Wednesday, August 10, 2016

Rejoice liberals!!! Rush Limbaugh is retiring from talk radio…in four years that is

August 1, 2020. Assuming that is the right date, it will be a sad day for “Rush Babies” and a day of rejoicing for Democratic liberals across America.

The reason why this will be a day of celebration is, after 32 years on the air with a reported 13 million listeners, conservative talk show host Rush Limbaugh (aka "The Mayor of Realville", "El Rushbo") will end his weekly radio show.

“I have, in the past six months, really been going back and forth on whether or not I wanted to keep doing this or move on to something else,” the 65-year-old Limbaugh told his listeners on August 2, the day after celebrating the show’s 28th year in broadcasting on the EIB network. “I don’t feel old. I don’t feel worn out. None of that. So, I decided to keep doing it because there’s nothing I love more, and there’s nothing that could replace it—even being on TV occasionally, which would not be a replacement or anything of the sort. So four more years is what it is.”
Before his radio show premiered in August 1988, I don’t recall there being such words as “drive-by” media and “info babe” as Limbaugh has called the press and any female news anchor wearing six or seven -inch-heels and over-the-knee skirts on CNN and Fox News. The word “liberal” didn’t sound like a cuss word as it does today, and there didn’t seem to be the “US versus Them” war that we see out of control in the halls of congress.
I laughed and despised the way, Tom Kelley, a friend of mine from high school, idolized “The Doctor of Democracy” back in 1993 as he bought two copies of Limbaugh’s book, "The Way Things Ought to Be." I enjoyed mocking him as he browsed the tie section at a department store one time because he was shopping for a “Rush Limbaugh” tie. Sitting next to those ties, however, were some clip-on ties so I told Tom he’d be much better off buying a couple clip-ons as Cheers’ (1982-1993) mailman Cliff Clavin swears by them.

When Limbaugh aired his TV show that ran from 1993-1994, another friend of mine and former newspaper editor, Glenn Fawcett, and I would die laughing at how everyone in the audience of his show were all impeccably dressed in suits and ties and women were dressed in their Sunday church best during the 93' spring semester in college. Today, if I were to pull up any of those shows on youtube.com, to see the camera pan in on the audience I just might see no minorities present, much the way liberals griped about that recent picture House Speaker Paul Ryan posed with a group of white interns thus continuing the notion that conservative Republicans really are a bunch of rich white racists who don’t hire minority interns in Congress.
As the years went by, however, my political affiliations changed. Perhaps it was the fact being raised by my grandparents on my dad's side who were staunch Republicans that maybe their conservatism got the better of me.
Maybe it was the fact, like George Clooney’s Democratic manager Ryan Gosling played in the "Ides of March" (2011) who realized there was no such thing as honesty, integrity and morality in presidential politicians, I stopped believing in everything the Democratic Party claimed to represent when it came to them fighting for minorities and low-income wage earners. In short, they are just as bad as the Republican Party and judging by who we got to vote for in this November's presidential election, far worse.

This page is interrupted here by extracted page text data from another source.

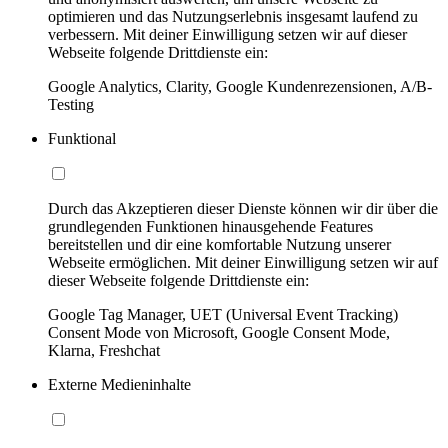
optimieren und das Nutzungserlebnis insgesamt laufend zu
verbessern. Mit deiner Einwilligung setzen wir auf dieser
Webseite folgende Drittdienste ein:
Google Analytics, Clarity, Google Kundenrezensionen, A/B-
Testing
Funktional
Durch das Akzeptieren dieser Dienste können wir dir über die
grundlegenden Funktionen hinausgehende Features
bereitstellen und dir eine komfortable Nutzung unserer
Webseite ermöglichen. Mit deiner Einwilligung setzen wir auf
dieser Webseite folgende Drittdienste ein:
Google Tag Manager, UET (Universal Event Tracking)
Consent Mode von Microsoft, Google Consent Mode,
Klarna, Freshchat
Externe Medieninhalte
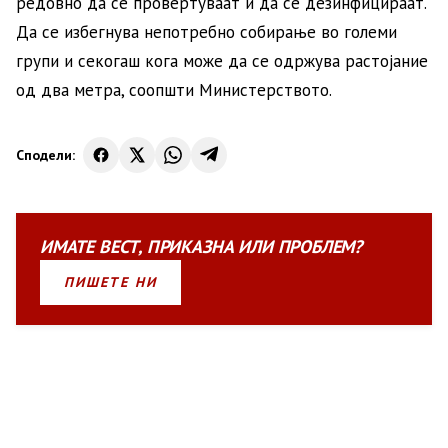
редовно да се провертуваат и да се дезинфицираат.
Да се избегнува непотребно собирање во големи
групи и секогаш кога може да се одржува растојание
од два метра, соопшти Министерството.
Сподели:
ИМАТЕ
ВЕСТ
,
ПРИКАЗНА
ИЛИ
ПРОБЛЕМ?
ПИШЕТЕ НИ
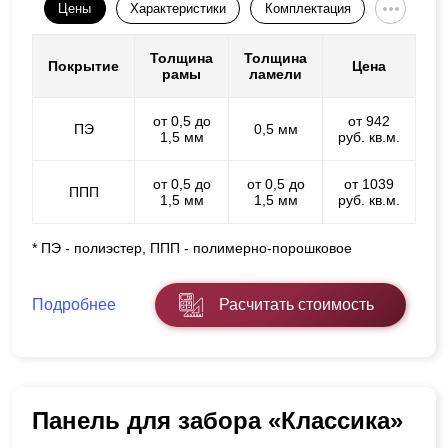
Цены
Характеристики
Комплектация
Толщина
Толщина
Покрытие
Цена
рамы
ламели
от 0,5 до
от 942
ПЭ
0,5 мм
1,5 мм
руб. кв.м.
от 0,5 до
от 0,5 до
от 1039
ППП
1,5 мм
1,5 мм
руб. кв.м.
* ПЭ - полиэстер, ППП - полимерно-порошковое
Подробнее
Расчитать стоимость
Панель для забора «Классика»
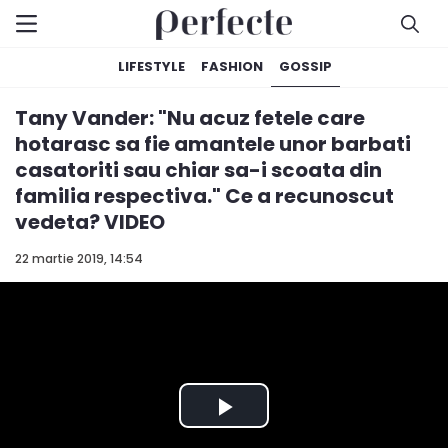
LIFESTYLE
FASHION
GOSSIP
Tany Vander: "Nu acuz fetele care
hotarasc sa fie amantele unor barbati
casatoriti sau chiar sa-i scoata din
familia respectiva." Ce a recunoscut
vedeta? VIDEO
22 martie 2019, 14:54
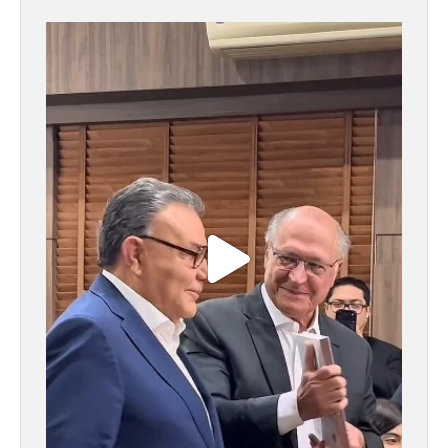
fundacaojoaomangabeira
Jul 15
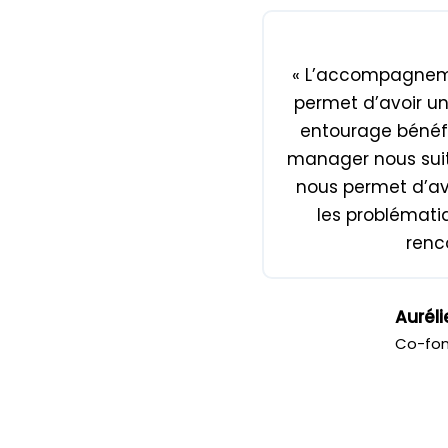
« L’accompagnem
permet d’avoir u
entourage bénéfi
manager nous suit 
nous permet d’av
les problémati
renco
Auréli
Co-fond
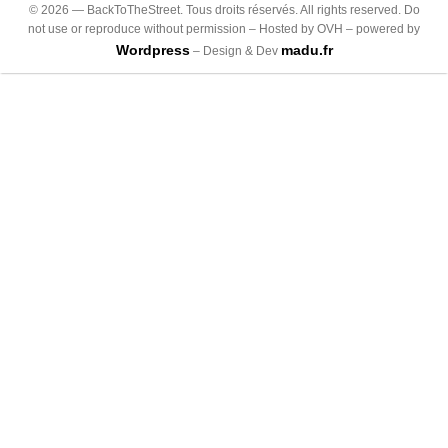
©
2026
— BackToTheStreet. Tous droits réservés. All rights reserved. Do
not use or reproduce without permission – Hosted by OVH – powered by
Wordpress
madu.fr
– Design & Dev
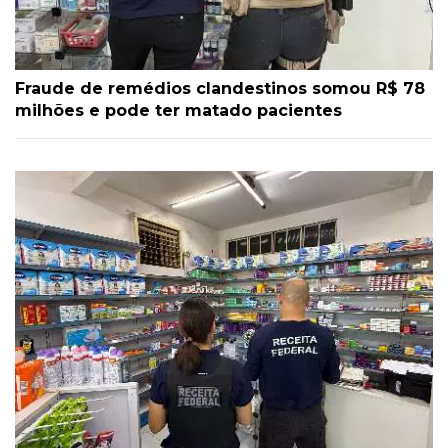
Fraude de remédios clandestinos somou R$ 78
milhões e pode ter matado pacientes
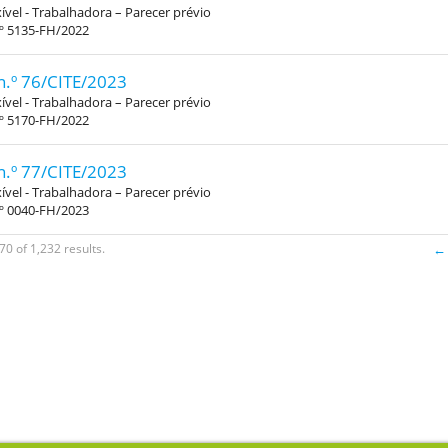
xível - Trabalhadora – Parecer prévio
.º 5135-FH/2022
n.º 76/CITE/2023
xível - Trabalhadora – Parecer prévio
.º 5170-FH/2022
n.º 77/CITE/2023
xível - Trabalhadora – Parecer prévio
.º 0040-FH/2023
70 of 1,232 results.
← 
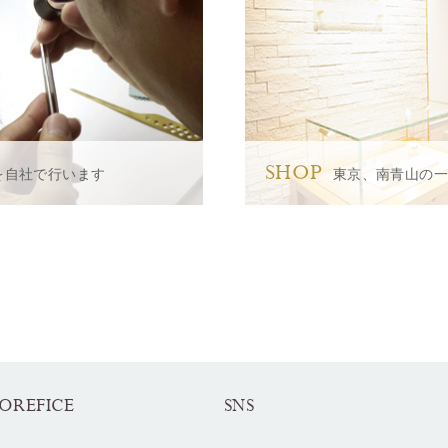
SHOP
を自社で行います
東京、南青山の
OREFICE
SNS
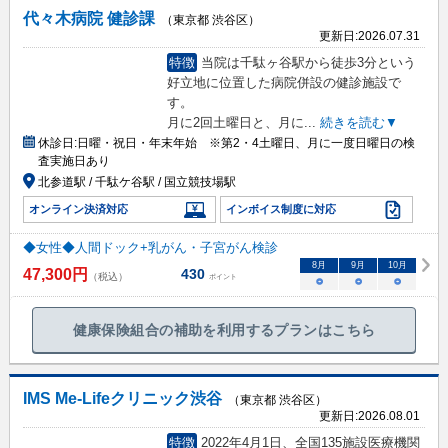
代々木病院 健診課
（東京都 渋谷区）
更新日:
2026.07.31
特徴
当院は千駄ヶ谷駅から徒歩3分という
好立地に位置した病院併設の健診施設で
す。
月に2回土曜日と、月に
...
続きを読む▼
休診日:
日曜・祝日・年末年始 ※第2・4土曜日、月に一度日曜日の検
査実施日あり
北参道駅 / 千駄ケ谷駅 / 国立競技場駅
オンライン決済対応
インボイス制度に対応
◆女性◆人間ドック+乳がん・子宮がん検診
8
月
9
月
10
月
47,300
円
430
（税込）
ポイント
○
○
○
健康保険組合の補助を利用するプランはこちら
IMS Me-Lifeクリニック渋谷
（東京都 渋谷区）
更新日:
2026.08.01
特徴
2022年4月1日、全国135施設医療機関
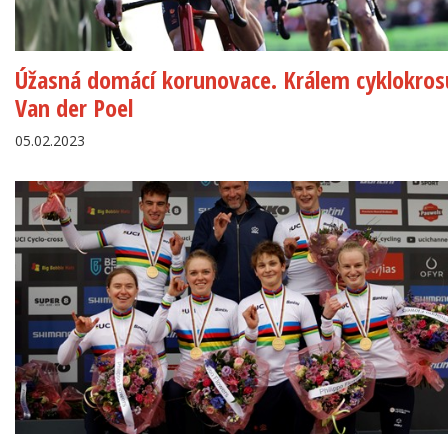
Úžasná domácí korunovace. Králem cyklokros
Van der Poel
05.02.2023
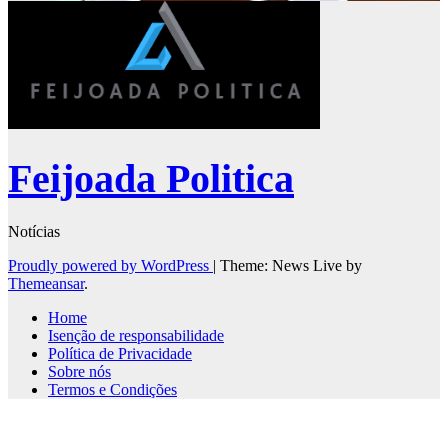
Feijoada Politica
Notícias
Proudly powered by WordPress
|
Theme: News Live by
Themeansar
.
Home
Isenção de responsabilidade
Política de Privacidade
Sobre nós
Termos e Condições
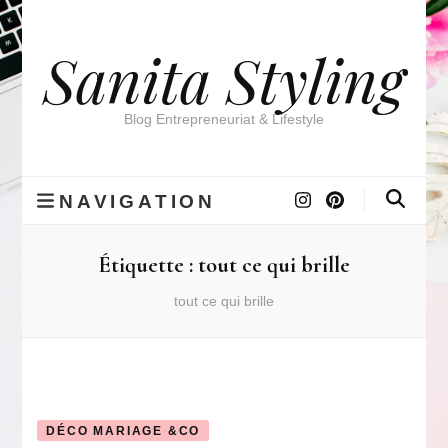
Sanita Styling
Blog Entrepreneuriat & Lifestyle
NAVIGATION
Étiquette :
tout ce qui brille
tout ce qui brille
DÉCO MARIAGE &CO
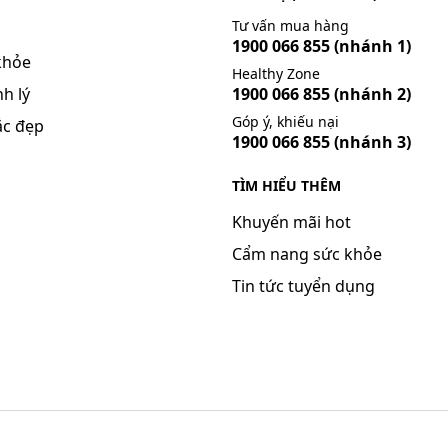
Tư vấn mua hàng
1900 066 855
(nhánh 1)
khỏe
Healthy Zone
h lý
1900 066 855
(nhánh 2)
Góp ý, khiếu nại
ắc đẹp
1900 066 855
(nhánh 3)
TÌM HIỂU THÊM
Khuyến mãi hot
Cẩm nang sức khỏe
Tin tức tuyển dụng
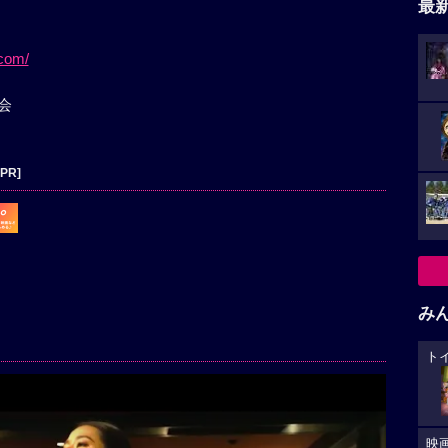
最
.com/
会
[PR]
み
ト
映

As I tuned into Limbaugh’s show over the years it was dawning on me that some of the things he's said actually makes sense. Just don’t take that to mean I am a die-hard fan who thinks everything he says is the word of God. Sure, I admit I have defended him over the past two decades with what he has said but it was with good reason.

When Limbaugh, for example in 2003, said that the only reason for Philadelphia Eagles quarterback Donovan McNabb’s success on the "Sunday NFL Countdown" in September 2003, was because he was African American, I saw nothing racist in that comment. Maybe I am just color blind. As someone, however, who hates football and most all sports, I would have watched "Sunday NFL Countdown" every week that year just to hear what Limbaugh had to say about the sport had he not been let go by ESPN executives within days of making that McNabb comment. I would have done the same had he been chosen to co-anchor "Monday Night Football." Not to watch the games, mind you. But so, I can hear what he had to say about the plays being called.
Therein lies the difference between my listening to Rush and how others listen to him today. I listen to him because he is entertaining from those promotional radio phrases (“The man, a mission, a way of life”, “He didn’t start it, but he’ll be happy to finish it”) to those often times humorous song parodies from conservative political satirist Paul Shanklin that bash President Obama and liberalism that are often aired on the show.
When the "Limbaugh School for Advanced Conservative Studies" closes its doors four years from now, I won’t be mourning the end of hearing "America’s truth detector" four or five days a week. All good things come to an end.

What I will be mourning is how the end of Limbaugh’s radio show signifies yet another nail in that coffin called "Free Speech" as political correctness continues to reign across the country because liberals hate it when others “tell it like it is”, or maybe they don’t mind when conservatives are bashed so long as no one bashes them.